Contudo, os trabalhos estatísticos de Graunt tiveram consequências notáveis, passando a ser utilizados por muitos investigadores. Data da segunda metade do Século XVII a criação do conceito de esperança média de vida.
Este período assistiu também a uma maior preocupação do Estado com a saúde dos seus cidadãos, em particular nos principados germânicos. Um pouco por toda a Europa, os municípios continuaram a ser os grandes responsáveis pelas questões de Saúde, tendo- se verificado alguns melhoramentos no que respeita à higiene (recolha de lixos, limpeza de esgotos, abastecimento de água e respectiva fiscalização) e à construção de hospitais para tratamento de doenças agudas, já no Século XVIII.
Em 1754, em França, um édito sujeita a fundação de hospitais a prévia autorização régia. E, um pouco mais tarde, na década de 80, promulga-se um conjunto de leis que impõe a esses mesmos estabelecimentos um maior controlo por parte do Estado, inclusive no que respeita à sua contabilidade. A administração hospitalar continuava a ser ocupada pelos notáveis (clero e nobreza), embora já se começasse a fazer sentir a presença de uma nova classe em ascensão: a burguesia. O pessoal administrativo era constituído pelo tesoureiro, pelo ecónomo e pelo secretário. Estavam também previstos mecanismos de escrituração, controlo e autorização de despesas, bem como de sanções por incumprimento do disposto na legislação. Nos maiores hospitais, alguns cargos tinham ajudantes (Graça, 2000c).
Ainda segundo Graça (2000c), em Inglaterra vinha já sendo adoptado um modelo organizacional semelhante, que apontava, contudo, para dois níveis de pessoal: os
governors (pessoal dirigente) os officers (funcionários). Também em Portugal, no
Hospital Real de Todos os Santos, se fazia distinção entre “oficiais maiores” e “oficiais pequenos”. Os governors incluíam: o presidente, o tesoureiro, os vedores, os scruteners (responsáveis pelas ofertas e legados) e os fiscais. Os officers eram: a matron
(hospitaleira), os enfermeiros, o steward (ecónomo), o escrivão, o cozinheiro, o despenseiro, o porteiro, o cirurgião e o barbeiro.
A organização hospitalar deste período não parece preocupar-se muito com os cuidados médicos, dando mais atenção às questões do financiamento e dos serviços gerais, que alguns designam por hoteleiros. Os médicos continuam a não perder muito tempo nos hospitais, que estão entregues, essencialmente, aos enfermeiros. As enfermarias continuam a ser, em boa parte, um local de estadia ou abrigo dos seus utentes.
Foi neste último século que os cirurgiões franceses e ingleses conseguiram eliminar os últimos vestígios de supremacia dos médicos, colocando a sua classe em igualdade com a destes. Os barbeiros, salvo procedimentos menores, foram proibidos de praticar cirurgia.

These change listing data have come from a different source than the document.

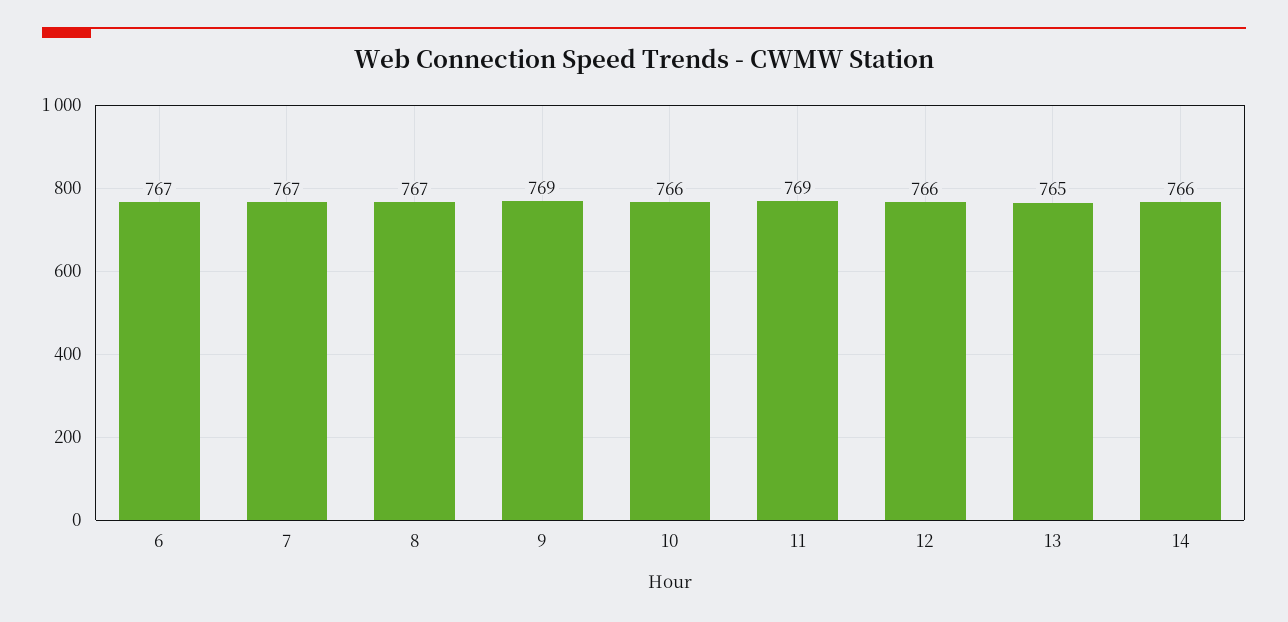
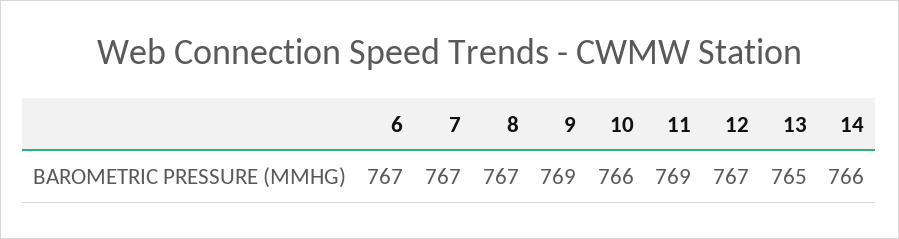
12: 766 -> 767

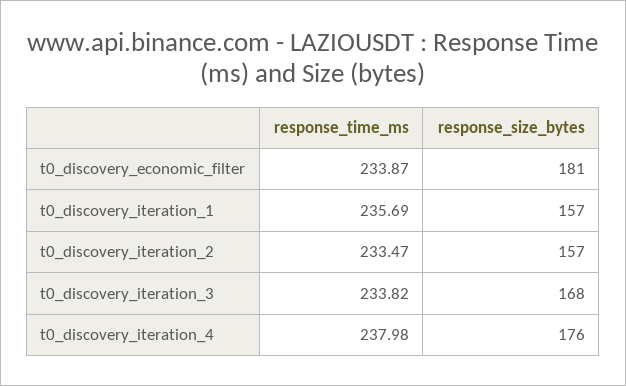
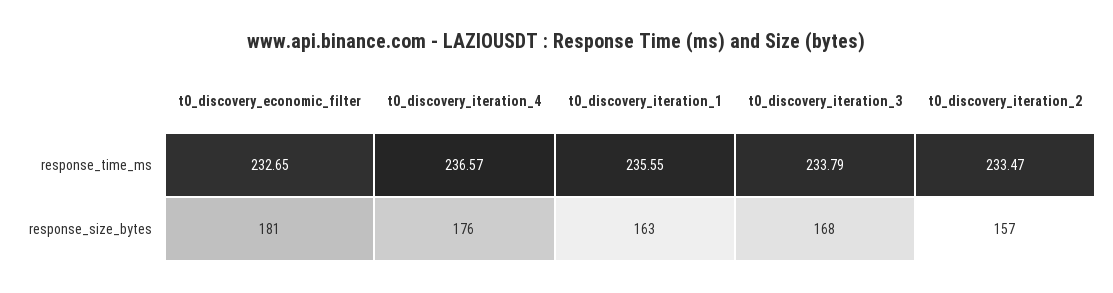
response_time_ms, t0_discovery_economic_filter: 233.87 -> 232.65
response_time_ms, t0_discovery_iteration_1: 235.69 -> 235.55
response_size_bytes, t0_discovery_iteration_1: 157 -> 163
response_time_ms, t0_discovery_iteration_3: 233.82 -> 233.79
response_time_ms, t0_discovery_iteration_4: 237.98 -> 236.57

Uma consulta por um médico qualificado era, contudo, muito cara, estando acima das possibilidades da maior parte das pessoas. Por isso, em pleno Século XVIII o recurso aos charlatães era ainda frequente. Por outro lado, os dispensários eram escassos e os hospitais não tinham ainda organização suficiente para dar uma resposta cabal à procura. Este vazio possibilitou o desenvolvimento dos boticários, que foram, gradualmente, substituindo os médicos na fatia de mercado que estes não ocupavam. Este século assistiu ainda à criação da primeira vacina contra a varíola (1796), cujo autor foi Edward Jenner (Sakellarides, 2006).
Este período caracterizou-se, portanto, pelo aparecimento, em Inglaterra, do primeiro estudo epidemiológico utilizando estatísticas sobre taxas de mortalidade e pelo aprofundamento da organização e gestão hospitalares. As questões relacionadas com o financiamento passaram a ocupar lugar de destaque.